Your task is to copy every line of the entries that contains "orientation".

* **Records provided**:

____

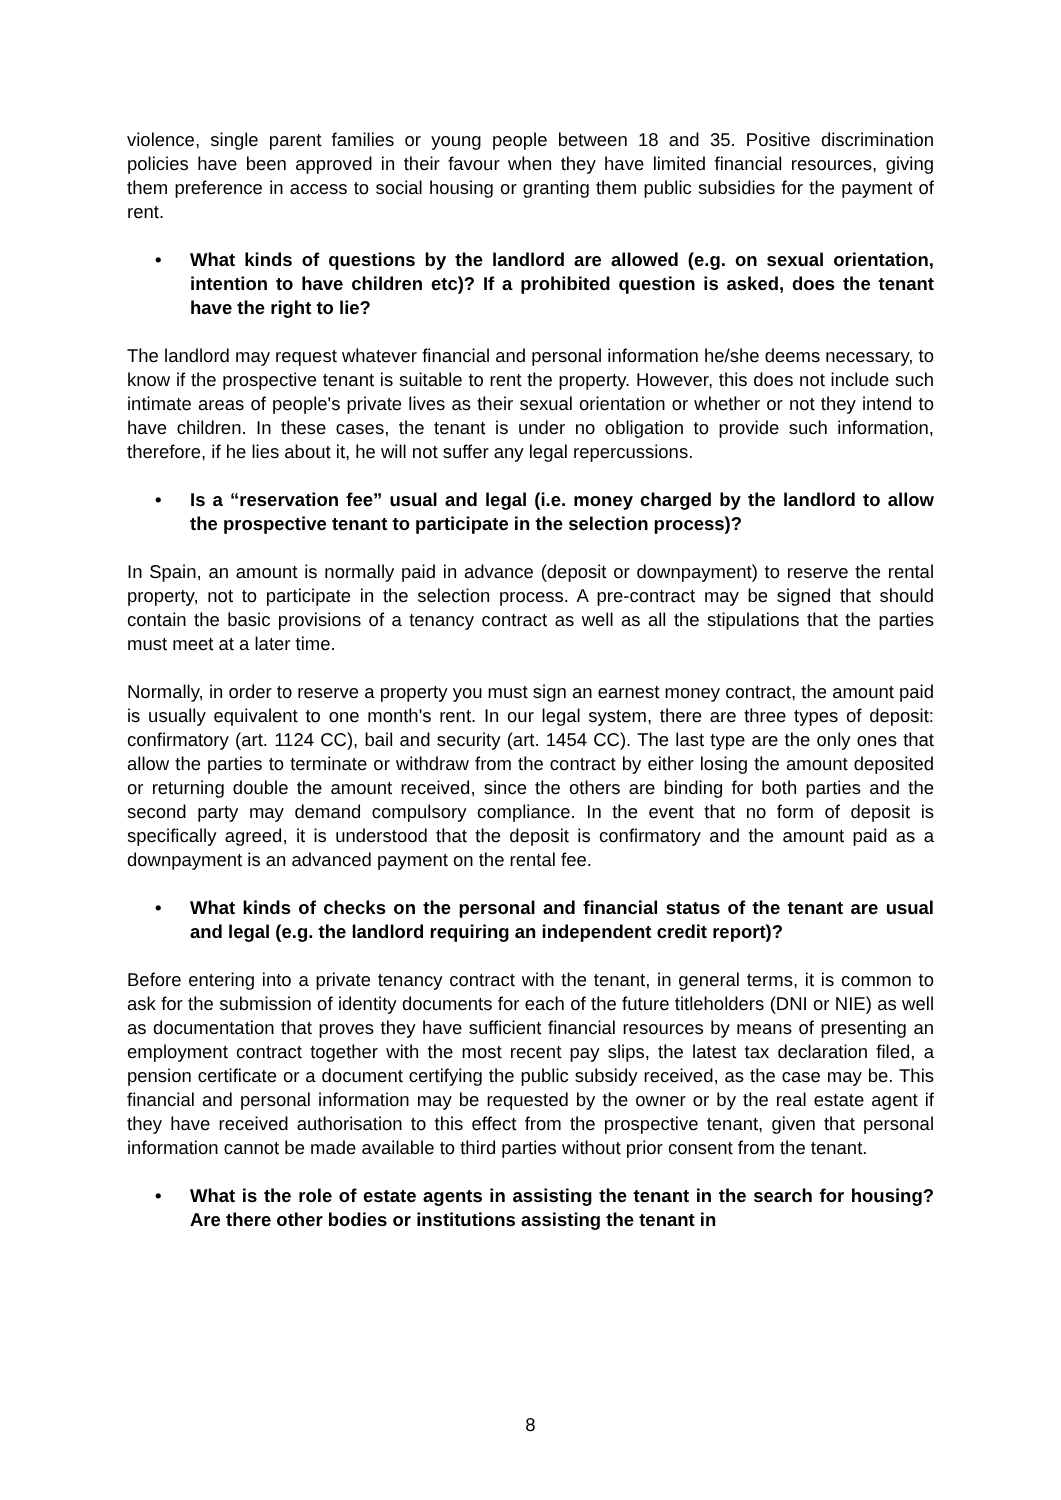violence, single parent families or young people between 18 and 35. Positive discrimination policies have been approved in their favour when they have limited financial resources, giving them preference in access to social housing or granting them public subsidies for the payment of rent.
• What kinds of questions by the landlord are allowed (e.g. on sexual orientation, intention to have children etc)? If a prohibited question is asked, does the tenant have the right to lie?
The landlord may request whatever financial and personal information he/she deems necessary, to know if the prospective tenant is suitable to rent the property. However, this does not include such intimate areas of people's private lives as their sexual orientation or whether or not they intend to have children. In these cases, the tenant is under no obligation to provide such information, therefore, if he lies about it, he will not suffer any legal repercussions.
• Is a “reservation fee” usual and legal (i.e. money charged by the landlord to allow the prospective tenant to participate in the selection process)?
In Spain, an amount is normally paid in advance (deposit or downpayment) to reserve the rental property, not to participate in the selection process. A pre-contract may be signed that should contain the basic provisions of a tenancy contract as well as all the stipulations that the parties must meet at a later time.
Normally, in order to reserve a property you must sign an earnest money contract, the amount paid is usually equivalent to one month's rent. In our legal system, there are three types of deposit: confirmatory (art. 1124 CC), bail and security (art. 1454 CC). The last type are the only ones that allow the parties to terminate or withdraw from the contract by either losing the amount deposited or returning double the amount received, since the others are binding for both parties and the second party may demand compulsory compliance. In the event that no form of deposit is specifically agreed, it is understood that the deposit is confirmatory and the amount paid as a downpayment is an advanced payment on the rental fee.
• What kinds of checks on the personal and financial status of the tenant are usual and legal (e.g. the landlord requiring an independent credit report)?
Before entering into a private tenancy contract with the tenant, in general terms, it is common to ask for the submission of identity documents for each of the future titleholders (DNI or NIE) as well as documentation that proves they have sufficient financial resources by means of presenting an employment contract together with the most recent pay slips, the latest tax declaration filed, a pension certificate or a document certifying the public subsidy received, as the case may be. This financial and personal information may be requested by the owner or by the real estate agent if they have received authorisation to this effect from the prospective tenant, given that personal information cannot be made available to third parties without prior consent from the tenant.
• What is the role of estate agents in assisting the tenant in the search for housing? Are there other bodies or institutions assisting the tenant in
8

____

* **Exercise result**:
• What kinds of questions by the landlord are allowed (e.g. on sexual orientation, intention to have children etc)? If a prohibited question is asked, does the tenant have the right to lie?
The landlord may request whatever financial and personal information he/she deems necessary, to know if the prospective tenant is suitable to rent the property. However, this does not include such intimate areas of people's private lives as their sexual orientation or whether or not they intend to have children. In these cases, the tenant is under no obligation to provide such information, therefore, if he lies about it, he will not suffer any legal repercussions.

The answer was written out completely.